AUSTIN (KXAN) — Robie Dodson has been working as a real estate agent in Austin for seven years. Unsurprisingly, as a realtor, she frequently encounters deeds.
“I don’t typically read them,” she admitted. “That’s just crazy. These are huge, long documents. But back in 2016, I did have to read one.”
That is because this deed had something written in it so abhorrent it stopped her in her tracks, she said. The home’s deed had a clause that stated no part of the property could be bought, sold or leased to anyone who did not have strict Caucasian blood.
“I was totally shocked,” Dodson, who is a white woman, said. Her client who was interested in buying the home was equally offended. “My client said they didn’t want a house that had that attributed to it. And so, they pulled away, and we just moved on.”
Racially Restrictive Covenants
The racist language Dodson found is called a racially restrictive covenant, and they are not uncommon in Austin.
Racially restrictive covenants were used in the first part of the 20th century by white homeowners to prevent people of color from moving into their neighborhoods. In 1948, the Supreme Court decided that these covenants cannot be enforced, however, the language remains on many deeds across the country.
In 2021, the Texas House of Representatives passed House Bill 1202, which aimed to make it easier for homeowners to remove the covenants. HB1202 did not pass in the Texas Senate, but another similar bill, Senate Bill 30, did.
SB30 streamlines the process for property owners to remove racially restrictive covenants, but Texas House Rep. Erin Zwiener, D- Blanco and Hays, thinks the bill could be adjusted to make it even easier.
“It’s a step forward. It removes filing fees, it makes the process smoother, but it does still require every single property owner to have the capacity to know how to file this document with the court,” Zwiener said.
“I hope that we’ll pick up the ideas behind House Bill 1202 again in the next session, which would have allowed groups of homeowners and property owners to band together to remove these provisions as a group,” Zwiener added.
The Fair Deed Project
Though Dodson was offended by the language she had seen in the deeds of homes she sold, it wasn’t until 2020 that she decided to act.
In that year, Dodson was closely following the reporting on the murders of Ahmaud Arbery and George Floyd. On a day during the COVID-19 lockdown, Dodson and her husband went for a walk. While out, they passed an office space with a “For Rent” sign hanging in the window. Dodson thought the place could be great for her and her husband to work out of while the pandemic restrictions were in place.
Dodson called the listing agent and got no response.
“So, I did what any really good realtor would do — I tried to get in myself,” she said.
“I’m literally trying to break and enter. I’m trying to get in the front door, trying to open the windows,” she continued.
Then something happened when she tried to open a window in the back of the building.

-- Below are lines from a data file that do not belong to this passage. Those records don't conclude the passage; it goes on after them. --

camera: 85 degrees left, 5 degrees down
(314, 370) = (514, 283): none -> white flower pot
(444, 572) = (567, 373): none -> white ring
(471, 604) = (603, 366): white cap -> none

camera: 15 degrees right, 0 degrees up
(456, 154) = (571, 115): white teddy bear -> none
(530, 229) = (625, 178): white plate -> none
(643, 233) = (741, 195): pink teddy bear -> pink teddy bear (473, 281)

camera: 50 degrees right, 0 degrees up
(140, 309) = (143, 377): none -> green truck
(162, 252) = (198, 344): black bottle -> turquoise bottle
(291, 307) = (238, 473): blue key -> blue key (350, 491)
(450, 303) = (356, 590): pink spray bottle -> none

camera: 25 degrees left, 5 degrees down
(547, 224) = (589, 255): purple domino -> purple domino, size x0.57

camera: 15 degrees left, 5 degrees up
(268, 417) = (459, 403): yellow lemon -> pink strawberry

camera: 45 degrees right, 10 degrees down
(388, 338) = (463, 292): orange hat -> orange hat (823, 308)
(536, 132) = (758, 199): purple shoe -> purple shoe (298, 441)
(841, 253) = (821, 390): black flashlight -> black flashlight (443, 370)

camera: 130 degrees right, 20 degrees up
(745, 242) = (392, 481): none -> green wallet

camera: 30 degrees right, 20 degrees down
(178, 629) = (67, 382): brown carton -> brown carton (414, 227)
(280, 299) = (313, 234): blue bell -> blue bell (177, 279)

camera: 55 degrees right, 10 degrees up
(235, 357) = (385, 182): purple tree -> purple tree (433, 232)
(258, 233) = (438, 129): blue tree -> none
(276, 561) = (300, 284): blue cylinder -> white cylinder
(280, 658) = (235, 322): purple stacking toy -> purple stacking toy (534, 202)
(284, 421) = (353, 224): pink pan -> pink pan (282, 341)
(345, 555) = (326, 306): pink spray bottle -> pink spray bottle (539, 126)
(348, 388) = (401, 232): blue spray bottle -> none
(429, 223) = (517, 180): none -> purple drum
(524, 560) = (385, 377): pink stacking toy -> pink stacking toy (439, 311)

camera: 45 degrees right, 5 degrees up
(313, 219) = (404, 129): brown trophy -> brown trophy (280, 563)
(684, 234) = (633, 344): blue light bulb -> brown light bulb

Electricity jolted up her arms and stopped her, Dodson said.
“I just realized that if I had a different skin color, no doubt, the police should have been there.”
At that moment, she realized she had to do something.
“I looked at my husband, and I was like, ‘Well, I can’t change the world, but I do know that there are these things that say that you can’t buy a property if you don’t have white skin. Maybe we can fix that,’” she said.
Dodson started a nonprofit called The Fair Deed Project, which aims to find deeds that have racist language, educate property owners about it and mobilize them to have it removed.
The organization started its efforts last week in a south Austin neighborhood where the deeds state the properties cannot be inhabited by Mexicans or Africans, Dodson said. They went to over 70 homes and dropped off flyers with information about racially restrictive covenants. So far, no one has called them, but Dodson remains hopeful that once homeowners are educated on the issue, they will be motivated to have the language removed.
Representative Zwiener agrees that mobilizing homeowners to get racially restrictive covenants off their deeds is incredibly important.
“Central Texas has a history of thinking of itself as very progressive, but unfortunately, there is a big legacy of racial discrimination here in Austin and the surrounding areas. Removing this language from our deeds is an affirmative step forward,” Zwiener said.
“The Supreme Court has certainly taught us this last year that we shouldn’t count on a ruling staying static. If we have things like these zombie covenants, we need to get them off of the books so that they can’t go back into effect in the future,” she added.